The “Review and Outlook” portion of the Wall Street Journal of August 11, 2009 reported that the Ginnie Mae or the Government National Mortgage Association value of subprime mortgage securities guaranteed will soon reach a trillion dollars. In 2006 Ginnie Mae guaranteed $410 billion, which is estimated to be $1 trillion in 2010. The Wall Street Journal of September 29, 2009 report that the Federal Housing Administration borrowing ratio (the leverage ratio) has increased as follows:
2006 14-1
2007 15-1
2008 33-1
2009 50-1
(Source: Department of Housing and Urban Development, Bloomberg)
Bear Stearns in 2008 had a leverage ratio of 33-1, which was a firm that failed.
The two housing agencies continue with high levels of debt, lower quality mortgages and contingent liability through guarantees. In the October 16, 2009 Wall Street Journal Opinion Page, an article by Peter J. Wallison, a senior fellow of the American Enterprise Institutes, has found the following, “Almost two-thirds of the bad mortgages in our financial system were bought by the government or were required by regulations.”

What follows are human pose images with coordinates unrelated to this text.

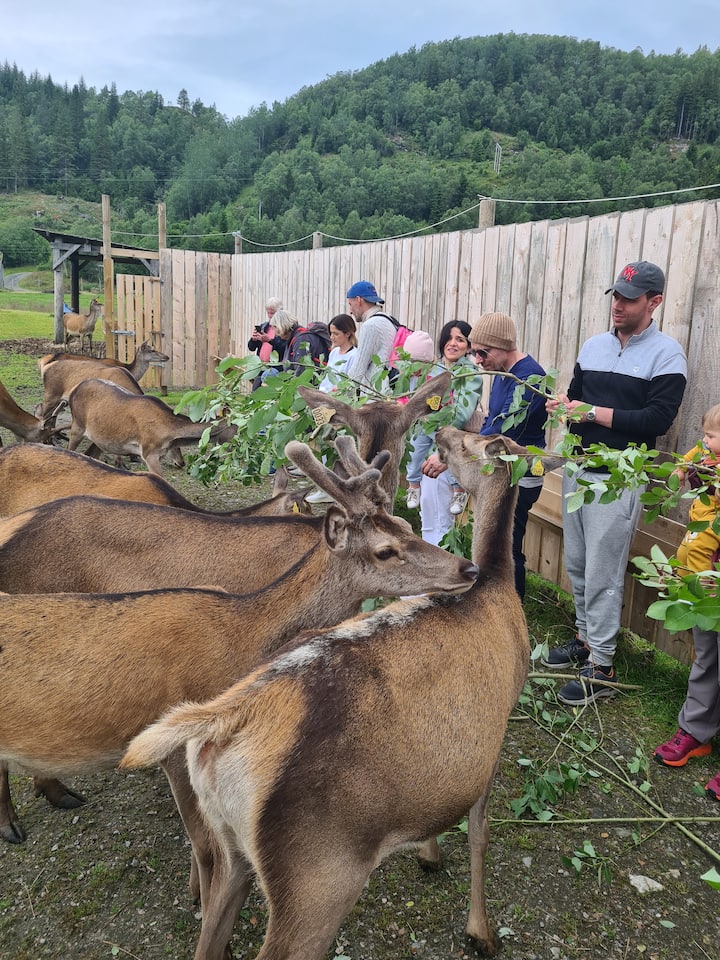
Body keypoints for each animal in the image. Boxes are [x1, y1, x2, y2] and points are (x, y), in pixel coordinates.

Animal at [0, 436, 478, 913]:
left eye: (402, 523)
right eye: (384, 550)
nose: (467, 568)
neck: (241, 634)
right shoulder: (175, 746)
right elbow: (205, 846)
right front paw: (197, 895)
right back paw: (15, 822)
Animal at [65, 378, 230, 476]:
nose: (182, 463)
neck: (168, 431)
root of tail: (73, 389)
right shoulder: (148, 452)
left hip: (101, 439)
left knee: (90, 454)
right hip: (77, 425)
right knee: (69, 449)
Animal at [122, 428, 531, 960]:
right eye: (466, 442)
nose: (440, 435)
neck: (501, 592)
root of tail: (225, 717)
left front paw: (429, 854)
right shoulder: (497, 724)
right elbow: (480, 831)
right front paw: (480, 930)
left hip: (233, 847)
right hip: (318, 873)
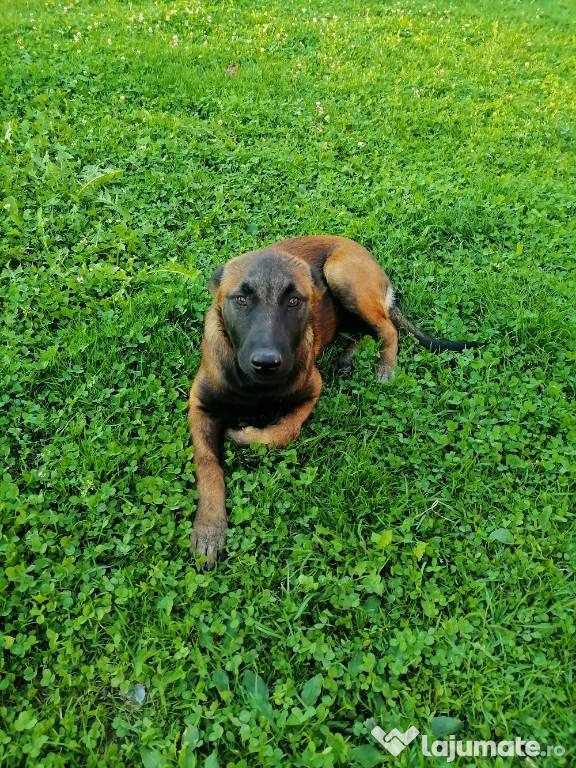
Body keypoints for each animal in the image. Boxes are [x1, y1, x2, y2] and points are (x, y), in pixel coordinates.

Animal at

“The FHA will suffer default rates of more than 20% on the loans guaranteed in 2007 and 2008.” “When housing was inflating during 2005 and 2006, the FHA’s delinquency rate was between 20% and 30%.”

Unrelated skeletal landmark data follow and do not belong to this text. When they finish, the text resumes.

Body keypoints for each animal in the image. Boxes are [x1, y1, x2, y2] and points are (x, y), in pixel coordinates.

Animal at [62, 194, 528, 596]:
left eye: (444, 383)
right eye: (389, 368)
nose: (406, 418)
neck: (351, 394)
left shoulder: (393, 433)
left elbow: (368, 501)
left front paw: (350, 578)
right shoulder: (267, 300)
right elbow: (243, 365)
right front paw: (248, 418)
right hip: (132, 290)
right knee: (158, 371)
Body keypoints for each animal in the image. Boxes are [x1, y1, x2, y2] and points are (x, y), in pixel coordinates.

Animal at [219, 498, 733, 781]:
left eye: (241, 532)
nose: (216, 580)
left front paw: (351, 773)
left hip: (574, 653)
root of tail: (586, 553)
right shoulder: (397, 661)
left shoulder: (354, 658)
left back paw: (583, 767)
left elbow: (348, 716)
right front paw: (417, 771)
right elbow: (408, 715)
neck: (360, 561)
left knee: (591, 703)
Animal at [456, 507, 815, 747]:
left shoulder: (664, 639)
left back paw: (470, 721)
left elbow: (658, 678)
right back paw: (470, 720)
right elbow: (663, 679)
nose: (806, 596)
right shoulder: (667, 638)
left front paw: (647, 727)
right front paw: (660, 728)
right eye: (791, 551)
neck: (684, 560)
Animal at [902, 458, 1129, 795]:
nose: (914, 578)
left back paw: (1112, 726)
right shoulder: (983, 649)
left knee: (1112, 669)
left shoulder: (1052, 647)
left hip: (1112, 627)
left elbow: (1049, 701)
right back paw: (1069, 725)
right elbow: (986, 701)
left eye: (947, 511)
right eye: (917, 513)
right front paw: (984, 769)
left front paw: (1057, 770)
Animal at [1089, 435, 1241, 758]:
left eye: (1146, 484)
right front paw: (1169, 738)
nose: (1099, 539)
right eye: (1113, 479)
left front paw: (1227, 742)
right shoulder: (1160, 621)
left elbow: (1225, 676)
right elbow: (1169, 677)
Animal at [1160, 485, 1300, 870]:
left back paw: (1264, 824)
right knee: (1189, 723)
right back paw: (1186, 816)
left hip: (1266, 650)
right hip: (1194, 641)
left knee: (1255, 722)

Mortgage brokers have been accused of predatory lending to unsuspecting buyers when they could not have done so unless the government was buying these mortgages. In the same Wall Street Journal article by Peter J. Wallison, “The data shows that the principal buyers were insured banks, government sponsored enterprises (GSEs) such as Fannie Mae and Freddie Mac, and the FHA—all government agencies or private companies forced to comply with government mandates about mortgage lending.” Mr. Wallison goes on to state, “the Community Reinvestment Act (CRA), which required insured banks to provide mortgage credit to home buyers who were at or below 80% of median income.” Since the early 1990’s the government has been increasing its efforts in the expansion of the number of people with low income to own their own house. A praiseworthy goal, however, the unintended consequences result in a reduction in prudent lending standards, which lead to the subprime impact on the financial system. Freddie and Fannie were subject to “affordable housing” regulations issued by HUD, which required them to buy mortgages made by homeowners below the median income. This quota began at 30% in the early 1990’s and gradually increased to 52% by 2005 and was a large contributor to the housing bubble.